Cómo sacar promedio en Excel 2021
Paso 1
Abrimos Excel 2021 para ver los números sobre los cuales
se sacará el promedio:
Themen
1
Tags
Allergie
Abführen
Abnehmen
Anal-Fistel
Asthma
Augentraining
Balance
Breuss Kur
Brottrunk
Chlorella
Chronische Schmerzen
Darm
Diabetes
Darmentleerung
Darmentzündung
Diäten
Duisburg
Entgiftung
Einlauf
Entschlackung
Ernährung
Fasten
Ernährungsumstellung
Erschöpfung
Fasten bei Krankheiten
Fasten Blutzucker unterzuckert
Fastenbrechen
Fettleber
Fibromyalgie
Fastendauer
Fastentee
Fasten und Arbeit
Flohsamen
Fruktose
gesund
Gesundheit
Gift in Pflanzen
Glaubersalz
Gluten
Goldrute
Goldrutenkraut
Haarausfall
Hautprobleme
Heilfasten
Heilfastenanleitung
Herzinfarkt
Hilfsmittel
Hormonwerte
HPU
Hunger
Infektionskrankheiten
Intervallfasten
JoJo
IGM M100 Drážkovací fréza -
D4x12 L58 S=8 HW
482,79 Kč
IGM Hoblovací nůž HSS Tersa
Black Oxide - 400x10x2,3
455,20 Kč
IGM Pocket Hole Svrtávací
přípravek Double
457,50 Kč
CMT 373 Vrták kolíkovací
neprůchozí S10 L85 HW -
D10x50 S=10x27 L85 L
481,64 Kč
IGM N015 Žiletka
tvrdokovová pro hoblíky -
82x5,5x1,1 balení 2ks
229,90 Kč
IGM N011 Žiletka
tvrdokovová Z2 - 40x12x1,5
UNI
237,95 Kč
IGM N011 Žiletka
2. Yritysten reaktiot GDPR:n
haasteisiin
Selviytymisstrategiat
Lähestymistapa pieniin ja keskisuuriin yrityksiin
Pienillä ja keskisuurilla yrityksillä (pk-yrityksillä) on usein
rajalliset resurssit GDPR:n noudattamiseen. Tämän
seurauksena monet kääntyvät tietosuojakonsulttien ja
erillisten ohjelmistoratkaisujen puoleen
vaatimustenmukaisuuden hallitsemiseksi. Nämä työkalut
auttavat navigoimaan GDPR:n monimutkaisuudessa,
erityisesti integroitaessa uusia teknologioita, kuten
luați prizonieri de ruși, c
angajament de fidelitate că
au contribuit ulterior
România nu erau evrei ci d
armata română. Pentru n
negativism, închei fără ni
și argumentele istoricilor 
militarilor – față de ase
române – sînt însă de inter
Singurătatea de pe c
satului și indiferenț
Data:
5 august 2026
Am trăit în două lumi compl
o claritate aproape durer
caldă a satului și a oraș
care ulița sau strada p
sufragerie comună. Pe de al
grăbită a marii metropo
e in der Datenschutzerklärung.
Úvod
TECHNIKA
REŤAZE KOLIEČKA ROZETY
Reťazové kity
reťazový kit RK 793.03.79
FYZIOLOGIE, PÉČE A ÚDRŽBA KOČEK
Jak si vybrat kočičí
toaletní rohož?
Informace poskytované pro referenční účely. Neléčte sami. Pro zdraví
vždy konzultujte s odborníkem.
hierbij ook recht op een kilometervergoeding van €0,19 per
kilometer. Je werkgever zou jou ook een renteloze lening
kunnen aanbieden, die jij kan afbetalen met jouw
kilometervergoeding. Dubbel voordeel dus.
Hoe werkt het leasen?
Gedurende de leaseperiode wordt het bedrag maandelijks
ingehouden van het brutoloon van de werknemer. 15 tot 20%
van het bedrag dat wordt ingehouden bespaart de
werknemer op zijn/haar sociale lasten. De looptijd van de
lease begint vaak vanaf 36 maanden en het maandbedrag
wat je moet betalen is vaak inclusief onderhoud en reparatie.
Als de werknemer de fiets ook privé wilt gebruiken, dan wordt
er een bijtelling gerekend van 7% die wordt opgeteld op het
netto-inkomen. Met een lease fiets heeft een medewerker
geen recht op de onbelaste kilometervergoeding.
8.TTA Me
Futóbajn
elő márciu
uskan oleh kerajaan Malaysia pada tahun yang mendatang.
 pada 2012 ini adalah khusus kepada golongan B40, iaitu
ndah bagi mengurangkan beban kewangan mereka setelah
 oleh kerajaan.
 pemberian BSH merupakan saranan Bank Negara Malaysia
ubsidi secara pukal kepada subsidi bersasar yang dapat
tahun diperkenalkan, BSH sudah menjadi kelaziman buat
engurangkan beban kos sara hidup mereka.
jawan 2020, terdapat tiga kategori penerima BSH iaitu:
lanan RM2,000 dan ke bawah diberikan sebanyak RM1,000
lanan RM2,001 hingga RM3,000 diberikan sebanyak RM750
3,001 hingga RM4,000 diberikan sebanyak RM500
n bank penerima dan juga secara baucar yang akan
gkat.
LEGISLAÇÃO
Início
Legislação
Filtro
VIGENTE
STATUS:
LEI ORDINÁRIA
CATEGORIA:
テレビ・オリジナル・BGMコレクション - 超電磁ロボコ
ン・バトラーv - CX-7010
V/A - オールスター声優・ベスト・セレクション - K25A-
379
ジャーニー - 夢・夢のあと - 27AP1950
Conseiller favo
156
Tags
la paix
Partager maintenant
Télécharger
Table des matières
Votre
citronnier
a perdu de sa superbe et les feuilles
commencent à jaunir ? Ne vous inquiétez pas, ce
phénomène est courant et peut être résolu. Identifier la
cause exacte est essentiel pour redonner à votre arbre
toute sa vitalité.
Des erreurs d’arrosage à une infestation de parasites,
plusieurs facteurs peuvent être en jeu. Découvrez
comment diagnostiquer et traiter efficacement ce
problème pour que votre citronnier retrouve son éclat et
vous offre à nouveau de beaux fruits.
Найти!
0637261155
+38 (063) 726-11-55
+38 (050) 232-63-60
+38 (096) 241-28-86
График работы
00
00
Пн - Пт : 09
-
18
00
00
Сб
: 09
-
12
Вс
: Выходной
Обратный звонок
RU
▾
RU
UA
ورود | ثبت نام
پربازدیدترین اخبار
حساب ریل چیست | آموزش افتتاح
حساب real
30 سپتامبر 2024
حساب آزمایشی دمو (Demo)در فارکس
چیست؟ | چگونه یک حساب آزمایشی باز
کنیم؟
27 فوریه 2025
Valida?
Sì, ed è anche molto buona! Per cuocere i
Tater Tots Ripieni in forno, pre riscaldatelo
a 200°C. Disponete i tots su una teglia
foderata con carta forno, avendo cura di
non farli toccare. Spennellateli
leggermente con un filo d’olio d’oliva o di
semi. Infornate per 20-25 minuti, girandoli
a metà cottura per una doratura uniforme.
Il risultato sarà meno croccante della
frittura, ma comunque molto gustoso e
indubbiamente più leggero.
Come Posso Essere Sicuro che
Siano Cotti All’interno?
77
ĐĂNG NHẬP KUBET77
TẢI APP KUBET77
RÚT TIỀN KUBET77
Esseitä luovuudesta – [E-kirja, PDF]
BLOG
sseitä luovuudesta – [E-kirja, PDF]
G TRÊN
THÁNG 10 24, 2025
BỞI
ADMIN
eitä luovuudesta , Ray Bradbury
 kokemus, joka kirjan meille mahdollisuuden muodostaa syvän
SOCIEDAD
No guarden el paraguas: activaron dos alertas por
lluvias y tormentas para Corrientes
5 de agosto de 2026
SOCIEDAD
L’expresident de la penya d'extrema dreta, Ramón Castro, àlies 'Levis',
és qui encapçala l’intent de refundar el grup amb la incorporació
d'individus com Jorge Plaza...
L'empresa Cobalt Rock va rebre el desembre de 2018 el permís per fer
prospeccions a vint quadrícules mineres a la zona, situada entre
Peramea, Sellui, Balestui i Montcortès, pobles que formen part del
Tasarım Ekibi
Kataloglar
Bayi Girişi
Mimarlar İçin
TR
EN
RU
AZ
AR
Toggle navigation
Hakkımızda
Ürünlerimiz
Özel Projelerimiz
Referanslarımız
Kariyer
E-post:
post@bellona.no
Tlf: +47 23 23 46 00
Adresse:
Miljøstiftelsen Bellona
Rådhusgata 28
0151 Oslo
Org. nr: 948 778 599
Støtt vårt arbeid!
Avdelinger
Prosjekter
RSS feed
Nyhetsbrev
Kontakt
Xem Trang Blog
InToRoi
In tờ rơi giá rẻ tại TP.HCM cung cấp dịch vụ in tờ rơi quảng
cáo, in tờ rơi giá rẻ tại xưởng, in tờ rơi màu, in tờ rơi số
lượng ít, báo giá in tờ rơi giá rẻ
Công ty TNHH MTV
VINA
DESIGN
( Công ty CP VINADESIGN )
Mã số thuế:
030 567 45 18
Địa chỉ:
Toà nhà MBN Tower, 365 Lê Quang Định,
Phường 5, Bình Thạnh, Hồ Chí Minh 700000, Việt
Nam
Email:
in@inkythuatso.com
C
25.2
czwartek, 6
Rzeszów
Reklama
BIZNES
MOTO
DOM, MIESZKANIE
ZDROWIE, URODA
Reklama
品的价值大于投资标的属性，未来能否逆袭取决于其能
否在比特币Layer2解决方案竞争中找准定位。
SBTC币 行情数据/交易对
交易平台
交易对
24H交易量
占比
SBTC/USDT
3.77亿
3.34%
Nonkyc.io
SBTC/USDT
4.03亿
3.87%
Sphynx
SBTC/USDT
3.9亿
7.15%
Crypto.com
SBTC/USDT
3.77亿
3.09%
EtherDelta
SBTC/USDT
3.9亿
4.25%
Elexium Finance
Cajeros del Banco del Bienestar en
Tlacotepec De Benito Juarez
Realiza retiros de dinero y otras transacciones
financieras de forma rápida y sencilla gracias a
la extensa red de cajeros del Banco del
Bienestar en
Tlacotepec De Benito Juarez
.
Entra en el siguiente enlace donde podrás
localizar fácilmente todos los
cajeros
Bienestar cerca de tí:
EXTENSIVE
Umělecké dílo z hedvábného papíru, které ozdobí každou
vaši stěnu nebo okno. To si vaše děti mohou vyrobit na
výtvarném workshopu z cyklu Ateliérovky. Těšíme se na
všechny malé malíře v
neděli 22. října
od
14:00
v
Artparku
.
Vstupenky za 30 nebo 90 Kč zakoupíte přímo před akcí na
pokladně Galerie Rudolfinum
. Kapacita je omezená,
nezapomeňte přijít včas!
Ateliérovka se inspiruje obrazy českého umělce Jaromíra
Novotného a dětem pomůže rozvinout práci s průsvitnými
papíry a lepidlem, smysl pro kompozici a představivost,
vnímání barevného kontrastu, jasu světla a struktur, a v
•••••
[Task instructions]
Copy out the lines word for word, beginning with the very first line and going on through the line with "Erschöpfung".

[Completed task]
Cómo sacar promedio en Excel 2021
Paso 1
Abrimos Excel 2021 para ver los números sobre los cuales
se sacará el promedio:
Themen
1
Tags
Allergie
Abführen
Abnehmen
Anal-Fistel
Asthma
Augentraining
Balance
Breuss Kur
Brottrunk
Chlorella
Chronische Schmerzen
Darm
Diabetes
Darmentleerung
Darmentzündung
Diäten
Duisburg
Entgiftung
Einlauf
Entschlackung
Ernährung
Fasten
Ernährungsumstellung
Erschöpfung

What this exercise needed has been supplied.